The women declined to say how much the group has, or to ballpark from Isborn’s figure, saying, “we couldn’t give you an accurate number.”
“If we change our mission, it would be an expansion – and we’d continue to support all the departments within Albany County, said Eileen Sanchez, adding that the group will have more direction after the district board’s April 23 meeting where it will determine next steps with Vedauwoo.
At A Bar
The resignation letter says the VVFD has reported discrimination and harassment concerns, but that the district has not addressed those.
Ty Sanchez said this stems from a firefighter on the Albany County Central Department who “keeps harassing our firefighters, especially our female firefighters.”
“He approached one of our guys in a bar, bad-mouthing Vedauwoo and all this stuff,” said Ty Sanchez.
The former VVFD firefighter who spoke on condition of anonymity, conversely, said the firefighter from Central gave the VVFD volunteer “a ration of crap” over the recent safety concerns with VVFD.

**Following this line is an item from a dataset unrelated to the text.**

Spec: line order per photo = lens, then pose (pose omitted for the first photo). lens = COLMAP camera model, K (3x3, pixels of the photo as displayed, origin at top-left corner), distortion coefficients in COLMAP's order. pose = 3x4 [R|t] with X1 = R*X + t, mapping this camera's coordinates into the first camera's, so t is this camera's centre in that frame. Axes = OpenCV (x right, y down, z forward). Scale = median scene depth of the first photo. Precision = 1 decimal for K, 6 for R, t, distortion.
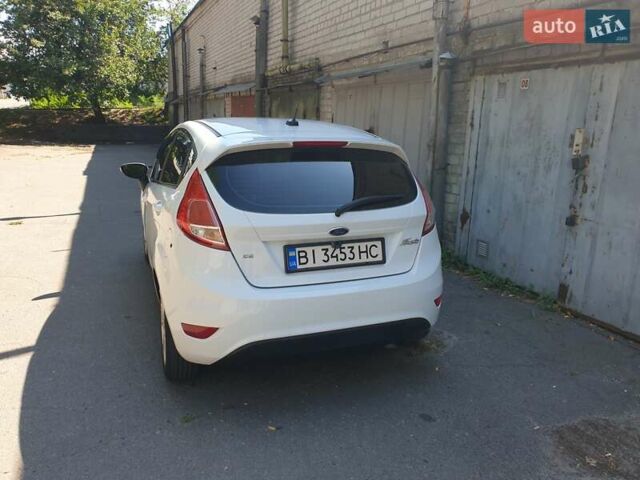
lens RADIAL K [[484.1, 0, 320.8], [0, 484.1, 240.5], [0, 0, 1]] dist [0.008673, 0.010589]
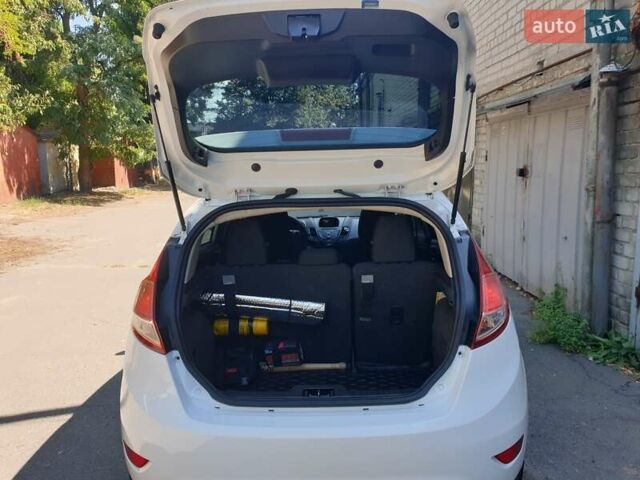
lens RADIAL K [[484.1, 0, 318.4], [0, 484.1, 234.3], [0, 0, 1]] dist [0.008673, 0.010589]
pose [[0.915236, 0.020302, -0.402407, 0.146663], [-0.056043, 0.995436, -0.077244, -0.048015], [0.399002, 0.093248, 0.912196, 0.167317]]
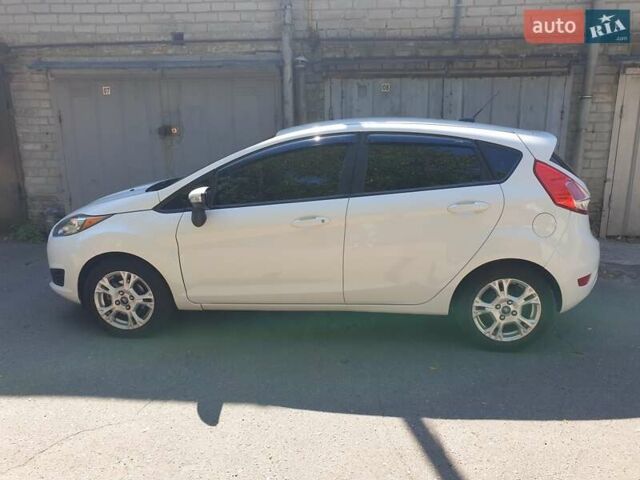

“He hurt their feelings a little bit,” said the firefighter.
Though Ty Sanchez identified the Central firefighter by name, Cowboy State Daily could not find his contact information in time to give him a chance to respond to the harassment claims against him.
In his own brief interview with the department, the recently-retired chief Scott Green voiced frustration.
“Nobody’s going to remember the good things my department did and my people did,” said Green. “They’re going to remember this. Because this is more sensational than the 4,000 hours collectively those people train and respond to calls and fundraise.”
Ty Sanchez echoed that, saying a volunteer position isn’t worth the controversy to him, especially amid the normal toll of everyday life.